A build constraint or a build tag is a line comment that lists the conditions under which a file is included in the package. These tags can describe an operating system, architecture, a Go version, a compiler, cgo support, or any other requirements for a target system. In the following example, we declare that this file is for the target system that has the following requirements: Linux, the AMD64 architecture, the 1.12 Go version, and no cgo support.
IntelliJ IDEA can use these constraints to decide what files must be ignored during validation, resolving, and symbol suggestions. If the file does not satisfy requirements of the target system, IntelliJ IDEA displays a notification.
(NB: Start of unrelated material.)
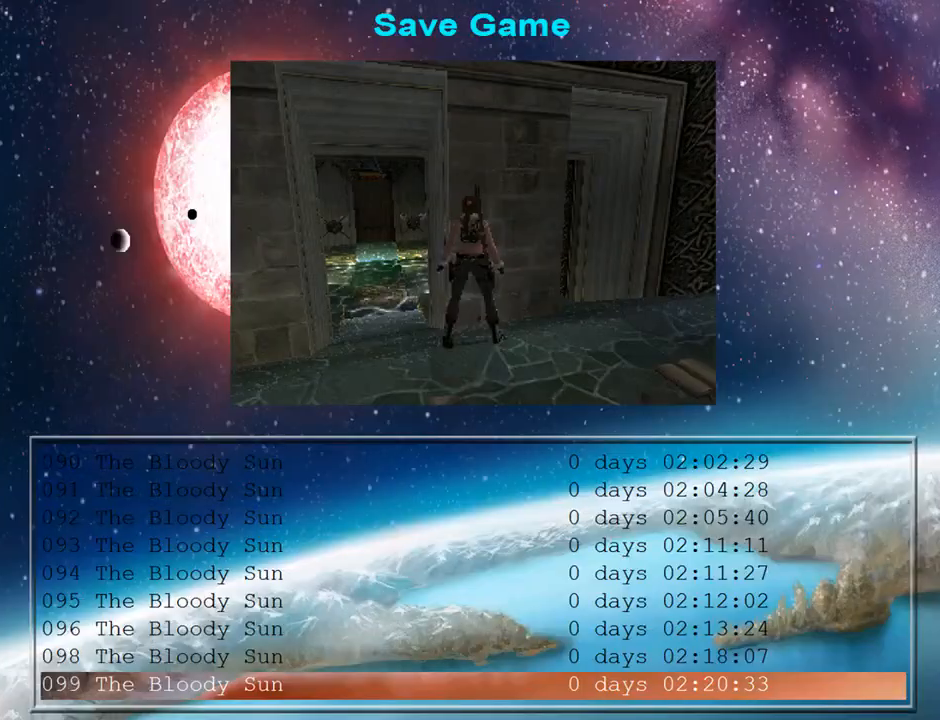
{"buttons": [], "left_stick": "center", "right_stick": "center", "events": [[200, "DPAD_DOWN", "down"], [300, "DPAD_DOWN", "up"]]}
For example, the following conditions on the screenshot will conflict with settings from the Configure build constraints for your project procedure.
Configure build constraints for your project
Options that you define in settings describe your target system for the project.
Open settings (Ctrl+Alt+S) and navigate to.
From drop-down lists, select expected values for the target system. If you have any custom tags, specify them in the Custom tags field (use a space between tags as a separator).
Using multiple conditions for build constraints
Due to introduction of a new syntax for build constraints, consider the following table that lists the differences between two syntaxes when using multiple conditions.
//+build darwin,cgo linux
A comma (as a logical And) and a whitespace (as a logical Or)
//go:build (darwin && cgo) || linux
The && operator (logical And) and the || operator (logical Or)
With the vendoring mode enabled, you build your application only with dependency packages that are stored inside your project under the vendor directory. In this mode, Go commands ignore dependency descriptions in go.mod and assume that the vendor directory holds the correct copies of dependencies. By default, when you use Go modules, the vendor directory is ignored during the build.
In Go 1.14 RC, automatic vendoring mode became a built-in Go feature. Starting from Go 1.14 RC, IntelliJ IDEA also enables automatic vendoring mode by default. You cannot disable this setting.
For earlier Go versions, you can control automatic vendoring by using the Enable vendoring support automatically checkbox. When the checkbox is selected, automatic vendoring is enabled. So, if you add the vendor directory to the module, the IDE uses it. If you remove the directory, IntelliJ IDEA uses the global Go Modules cache.
Toggle vendoring mode
You can toggle vendoring mode in Go versions 1.13 and earlier. In Go 1.14 RC, automatic vendoring mode became a built-in Go feature.
Open settings by pressing Ctrl+Alt+S and navigate to.
From the GOROOT list, select the Go version 1.13 or earlier.
Click the Go Modules menu item.
Clear or select the Enable vendoring support automatically checkbox and click OK.
Enable vendoring support for Go 1.5
If you enable vendoring support for Go 1.5, IntelliJ IDEA resolves and completes symbols according to Go Vendoring Experiment Proposal.
Open settings (Ctrl+Alt+S) and navigate to. Ensure that GOROOT uses Go 1.5.
From the Enable vendoring list, select Enable.